The costs of poor health flowing from the impact of social determinants are startling. Take housing — it is estimated that a lack of housing at all (homelessness and rough sleeping), or inadequate, overcrowded or fuel poor housing, costs the NHS around £2.5bn annually. And housing is just one social determinant.

So, not is it only short-sighted of the Government to reduce public health budgets, the whole thrust of austerity policy over the last seven years has had major detrimental effects on our health.

The escalation in insecure work, the growth of poverty (especially among children), the proliferation of food banks, cuts in welfare support to low income groups and disabled people, and local government service retrenchment are all factors in the UK’s widening health inequality gap.

These social determinants of our national health may be feeding through into the first drop in life expectancy for decades.  Excess winter deaths of elderly people topped 40,000 last year, the highest number for 15 years. Growing inequality over the last for decades has also taken its toll the nation’s physical health and wellbeing.

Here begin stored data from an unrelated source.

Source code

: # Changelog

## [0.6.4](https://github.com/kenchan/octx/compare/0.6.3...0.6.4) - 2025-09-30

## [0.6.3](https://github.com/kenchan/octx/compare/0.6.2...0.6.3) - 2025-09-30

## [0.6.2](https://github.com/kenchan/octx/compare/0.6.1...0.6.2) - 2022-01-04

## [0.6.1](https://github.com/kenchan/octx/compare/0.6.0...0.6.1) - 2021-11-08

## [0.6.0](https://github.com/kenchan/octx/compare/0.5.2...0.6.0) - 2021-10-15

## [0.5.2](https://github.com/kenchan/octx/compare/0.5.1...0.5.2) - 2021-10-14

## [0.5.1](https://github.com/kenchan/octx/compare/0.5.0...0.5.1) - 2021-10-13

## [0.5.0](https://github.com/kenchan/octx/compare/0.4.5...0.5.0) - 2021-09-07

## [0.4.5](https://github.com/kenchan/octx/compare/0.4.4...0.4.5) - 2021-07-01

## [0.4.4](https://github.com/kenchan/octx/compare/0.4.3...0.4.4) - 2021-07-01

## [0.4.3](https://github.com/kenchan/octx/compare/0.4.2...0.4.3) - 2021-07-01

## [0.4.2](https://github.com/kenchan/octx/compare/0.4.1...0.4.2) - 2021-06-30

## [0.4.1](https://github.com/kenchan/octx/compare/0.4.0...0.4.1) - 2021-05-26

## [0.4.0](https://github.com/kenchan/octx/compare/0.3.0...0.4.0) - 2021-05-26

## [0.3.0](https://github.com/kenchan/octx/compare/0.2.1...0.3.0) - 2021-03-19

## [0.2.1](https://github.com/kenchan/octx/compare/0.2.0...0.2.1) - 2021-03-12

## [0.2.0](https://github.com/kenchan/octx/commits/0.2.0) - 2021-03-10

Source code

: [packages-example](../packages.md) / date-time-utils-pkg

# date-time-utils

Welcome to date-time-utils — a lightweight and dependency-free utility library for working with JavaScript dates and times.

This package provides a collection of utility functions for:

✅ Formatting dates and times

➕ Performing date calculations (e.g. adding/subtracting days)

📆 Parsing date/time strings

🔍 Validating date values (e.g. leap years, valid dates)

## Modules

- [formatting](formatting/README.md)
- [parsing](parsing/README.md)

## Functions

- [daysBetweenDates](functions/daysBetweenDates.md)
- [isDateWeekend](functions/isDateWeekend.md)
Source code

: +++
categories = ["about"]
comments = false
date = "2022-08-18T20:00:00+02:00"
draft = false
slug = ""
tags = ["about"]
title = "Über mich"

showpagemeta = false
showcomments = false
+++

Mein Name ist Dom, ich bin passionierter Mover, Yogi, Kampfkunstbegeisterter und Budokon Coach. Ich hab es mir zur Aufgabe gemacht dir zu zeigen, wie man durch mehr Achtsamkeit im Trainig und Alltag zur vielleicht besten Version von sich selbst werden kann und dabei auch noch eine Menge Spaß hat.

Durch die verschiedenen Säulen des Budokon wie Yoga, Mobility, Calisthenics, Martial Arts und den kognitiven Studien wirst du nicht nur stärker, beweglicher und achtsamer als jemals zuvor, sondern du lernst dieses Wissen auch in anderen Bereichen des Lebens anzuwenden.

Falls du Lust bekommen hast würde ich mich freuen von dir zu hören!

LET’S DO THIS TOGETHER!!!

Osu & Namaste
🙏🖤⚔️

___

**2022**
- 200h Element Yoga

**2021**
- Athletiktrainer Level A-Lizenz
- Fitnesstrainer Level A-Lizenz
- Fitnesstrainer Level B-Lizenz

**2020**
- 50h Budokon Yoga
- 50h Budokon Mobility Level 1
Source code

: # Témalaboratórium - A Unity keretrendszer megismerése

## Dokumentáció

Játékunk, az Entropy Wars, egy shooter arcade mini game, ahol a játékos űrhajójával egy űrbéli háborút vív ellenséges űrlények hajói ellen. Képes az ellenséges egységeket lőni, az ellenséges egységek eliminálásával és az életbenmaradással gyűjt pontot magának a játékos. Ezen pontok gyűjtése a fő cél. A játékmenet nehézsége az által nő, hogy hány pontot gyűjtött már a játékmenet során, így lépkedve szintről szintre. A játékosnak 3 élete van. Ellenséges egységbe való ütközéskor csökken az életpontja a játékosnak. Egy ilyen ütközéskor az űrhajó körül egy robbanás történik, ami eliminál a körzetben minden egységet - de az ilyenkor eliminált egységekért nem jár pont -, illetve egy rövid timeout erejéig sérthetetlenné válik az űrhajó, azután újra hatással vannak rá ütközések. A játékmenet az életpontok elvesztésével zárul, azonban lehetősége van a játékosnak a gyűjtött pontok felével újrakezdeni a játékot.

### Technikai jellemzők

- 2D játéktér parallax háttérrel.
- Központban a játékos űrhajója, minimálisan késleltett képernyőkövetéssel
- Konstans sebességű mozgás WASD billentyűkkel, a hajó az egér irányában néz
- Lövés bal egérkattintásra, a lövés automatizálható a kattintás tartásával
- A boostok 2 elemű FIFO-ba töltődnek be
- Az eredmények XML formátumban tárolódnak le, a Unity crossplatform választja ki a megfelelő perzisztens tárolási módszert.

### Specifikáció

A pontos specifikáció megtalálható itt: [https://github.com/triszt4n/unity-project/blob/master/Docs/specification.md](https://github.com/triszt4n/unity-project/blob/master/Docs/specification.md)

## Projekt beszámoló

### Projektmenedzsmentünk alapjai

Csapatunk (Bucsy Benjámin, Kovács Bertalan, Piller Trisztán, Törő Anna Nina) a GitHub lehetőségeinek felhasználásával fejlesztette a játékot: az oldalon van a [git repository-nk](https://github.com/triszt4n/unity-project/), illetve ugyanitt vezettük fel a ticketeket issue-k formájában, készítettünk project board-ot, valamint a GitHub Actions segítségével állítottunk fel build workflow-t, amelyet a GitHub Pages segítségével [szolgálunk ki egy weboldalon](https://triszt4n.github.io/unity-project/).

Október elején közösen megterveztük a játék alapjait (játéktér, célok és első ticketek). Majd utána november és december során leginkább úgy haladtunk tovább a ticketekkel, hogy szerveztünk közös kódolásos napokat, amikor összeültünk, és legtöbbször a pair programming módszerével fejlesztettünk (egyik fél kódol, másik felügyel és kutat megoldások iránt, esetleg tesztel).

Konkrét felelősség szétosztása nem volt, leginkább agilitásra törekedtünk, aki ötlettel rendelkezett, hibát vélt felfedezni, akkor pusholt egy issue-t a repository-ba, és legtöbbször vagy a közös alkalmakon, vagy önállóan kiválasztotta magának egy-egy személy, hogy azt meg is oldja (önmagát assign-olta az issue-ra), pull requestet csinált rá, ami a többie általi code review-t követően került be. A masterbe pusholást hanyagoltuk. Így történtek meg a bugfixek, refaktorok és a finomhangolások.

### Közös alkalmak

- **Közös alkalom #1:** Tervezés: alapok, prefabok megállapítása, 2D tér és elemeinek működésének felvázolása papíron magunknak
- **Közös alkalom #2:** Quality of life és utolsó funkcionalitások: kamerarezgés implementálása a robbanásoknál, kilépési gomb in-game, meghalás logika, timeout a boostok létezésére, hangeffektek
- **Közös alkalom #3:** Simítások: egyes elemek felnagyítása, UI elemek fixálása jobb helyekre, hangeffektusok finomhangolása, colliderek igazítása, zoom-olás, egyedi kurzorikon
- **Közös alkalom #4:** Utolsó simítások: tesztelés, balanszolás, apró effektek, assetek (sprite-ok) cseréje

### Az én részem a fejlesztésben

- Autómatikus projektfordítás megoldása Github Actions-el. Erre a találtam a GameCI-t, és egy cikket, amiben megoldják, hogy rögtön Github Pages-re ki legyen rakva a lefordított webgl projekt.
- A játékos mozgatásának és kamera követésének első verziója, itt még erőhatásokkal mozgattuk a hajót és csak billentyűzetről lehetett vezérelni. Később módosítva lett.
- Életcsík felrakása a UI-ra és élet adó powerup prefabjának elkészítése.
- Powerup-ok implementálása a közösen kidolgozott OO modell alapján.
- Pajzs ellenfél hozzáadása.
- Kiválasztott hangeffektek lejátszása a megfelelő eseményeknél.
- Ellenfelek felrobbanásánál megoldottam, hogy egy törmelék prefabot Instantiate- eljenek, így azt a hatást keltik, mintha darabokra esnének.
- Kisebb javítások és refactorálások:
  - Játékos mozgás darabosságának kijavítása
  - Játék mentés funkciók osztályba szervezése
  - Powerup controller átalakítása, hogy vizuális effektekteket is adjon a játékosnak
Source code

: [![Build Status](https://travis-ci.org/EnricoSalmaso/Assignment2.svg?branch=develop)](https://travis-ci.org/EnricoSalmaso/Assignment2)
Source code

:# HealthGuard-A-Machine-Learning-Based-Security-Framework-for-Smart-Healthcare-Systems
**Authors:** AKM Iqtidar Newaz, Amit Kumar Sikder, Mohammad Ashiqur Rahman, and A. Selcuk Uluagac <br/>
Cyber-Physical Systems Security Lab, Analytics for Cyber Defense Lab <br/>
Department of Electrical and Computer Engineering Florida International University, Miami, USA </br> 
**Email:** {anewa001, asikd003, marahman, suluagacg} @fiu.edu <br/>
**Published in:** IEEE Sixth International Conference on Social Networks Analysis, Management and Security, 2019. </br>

The conclusion to be drawn here is that, even with extra funding for the NHS, the UK’s health crisis cannot be resolved without reversing cuts in expenditure on welfare and vital local services, seeking to create more secure jobs, delivering more affordable housing, and confronting levels of inequality that exacerbate poor health.

Kevin Gulliver is Director of Birmingham-based research charity the Human City Institute, writing in a personal capacity. Follow him on Twitter @kevingulliver 

See: Councils’ social care spending has fallen by 11 per cent in six years

6 Responses to “Being poor kills – to improve public health the government must tackle inequality”

  1. Michael WALKER

    So who is going to pay for all this?

    Hard pressed taxpayers? Or the Magic Money Tree.?

    No reply.

    So not worthy of reading .

  2. James Anderson

    A lovely snide comment, Michael Walker.

    Two things will pay for it:
    1. In the long-term, investments in preventative and essential health care save money. Provision of basic health care avoids the higher costs associated with more serious or emergency treatment, when basic problems are left untreated. So these investments will pay for themselves.
    2. Tackling tax evasion and tax avoidance would pay for the health care deficit dozens of times over.

    But the Tories won’t do it… because they and their donors benefit from tax evasion and tax avoidance.

  3. Larry

    Hey, here’s a crazy idea, why don’t we ask Starbucks to pay all the tax they owe us so we can fund public health better? They woud be paying for the educated worker (education funded by us) who get to the Starbucks on roads (funded by us) or rail network (funded by us), and who are healthy (funded by us), while Strabucks (allegedly) funnel almost all their profits into overseas bank accounts (funding none of us).

  4. Mervyn Hyde

    Michael Walker, as you appear to be an expert on the Money Tree perhaps you could tell us how money actually enters the economy?

  5. ted francis

    Oh dear Mickey, you’re at it again. Let’s get the not-hard-pressed taxpayers to pay for it. You know, those individuals and companies that weasel their money abroad or, perish the thought, how about putting the top level of tax back to where it was marginally fairer? But of course none of it is really necessary because in a couple of years we’ll be getting all that revenue that’s no longer going to Europe: now what was it your friends promised and plastered all over a big red bus…..ah yes, £350,000,000 EVERY WEEK!! There it is, problem solved in one!